Text shown
As in other things the Athenians always showed their admiration of foreign customs, so they displayed it in what respected the gods. They adopted many foreign sacred ceremonies, particularly those of Thrace and Phrygia; for which they were ridiculed in comedies. Plato mentions the Bendidean, and Demosthenes the Phrygian rites, where he is exposing æschines and his mother to the scorn of the people; the former for having been present when his mother was sacrificing, and for frequently joining the band of Bacchanalians in celebrating their festivals, and shouting, Evoi, Saboi, Hyes Attes, and Attes Hyes, for these cries belong to the rites of Sabazius and the Great Mother. 10.3.19

But there may be discovered respecting these dæmons, and the variety of their names, that they were not called ministers only of the gods, but themselves were called gods. For Hesiod says that Hecaterus and the daughter of Phoroneus had five daughters, From whom sprung the goddesses, the mountain nymphs,
And the worthless and idle race of satyrs,
And the gods Curetes, lovers of sport and dance.

Provided data
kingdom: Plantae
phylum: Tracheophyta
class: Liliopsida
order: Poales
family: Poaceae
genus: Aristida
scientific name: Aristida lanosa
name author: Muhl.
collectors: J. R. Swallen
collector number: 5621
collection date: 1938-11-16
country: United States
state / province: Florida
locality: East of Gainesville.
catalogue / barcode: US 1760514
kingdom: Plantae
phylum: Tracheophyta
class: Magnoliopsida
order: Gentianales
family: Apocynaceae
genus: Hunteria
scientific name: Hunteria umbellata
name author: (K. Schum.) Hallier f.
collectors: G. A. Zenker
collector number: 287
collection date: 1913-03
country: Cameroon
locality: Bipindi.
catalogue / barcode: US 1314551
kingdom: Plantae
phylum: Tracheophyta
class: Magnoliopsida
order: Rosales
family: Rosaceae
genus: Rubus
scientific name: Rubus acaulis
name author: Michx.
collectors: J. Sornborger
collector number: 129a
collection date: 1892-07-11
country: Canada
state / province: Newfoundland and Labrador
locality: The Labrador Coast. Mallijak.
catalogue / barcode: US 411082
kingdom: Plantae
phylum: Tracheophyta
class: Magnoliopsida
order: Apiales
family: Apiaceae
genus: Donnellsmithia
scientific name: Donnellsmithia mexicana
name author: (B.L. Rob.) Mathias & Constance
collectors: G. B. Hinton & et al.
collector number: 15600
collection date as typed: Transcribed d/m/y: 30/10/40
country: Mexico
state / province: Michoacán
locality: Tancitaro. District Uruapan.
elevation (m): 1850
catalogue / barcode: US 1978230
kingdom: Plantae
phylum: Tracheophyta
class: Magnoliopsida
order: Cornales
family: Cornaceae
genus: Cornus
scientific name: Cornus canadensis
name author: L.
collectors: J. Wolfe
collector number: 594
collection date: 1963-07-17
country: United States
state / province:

Requests
1. Using the passage on Athenian religious customs, decide whether each statement agrees with it, answering yes or no and quoting the words that settle it: (a) The Athenians adopted foreign sacred ceremonies, especially those of Thrace and Phrygia. (b) Plato is the one who mentions the Phrygian rites. (c) According to Hesiod, Hecaterus and the daughter of Phoroneus had seven daughters.
2. Write out the part of the passage on Athenian religious customs from "But there may" to "sport and dance.".
The material was taken from a separate source.

The replies
1.
(a) Yes: "They adopted many foreign sacred ceremonies, particularly those of Thrace and Phrygia"
(b) No: "Plato mentions the Bendidean, and Demosthenes the Phrygian rites"
(c) No: "Hecaterus and the daughter of Phoroneus had five daughters"

2.
But there may be discovered respecting these dæmons, and the variety of their names, that they were not called ministers only of the gods, but themselves were called gods. For Hesiod says that Hecaterus and the daughter of Phoroneus had five daughters, From whom sprung the goddesses, the mountain nymphs,
And the worthless and idle race of satyrs,
And the gods Curetes, lovers of sport and dance.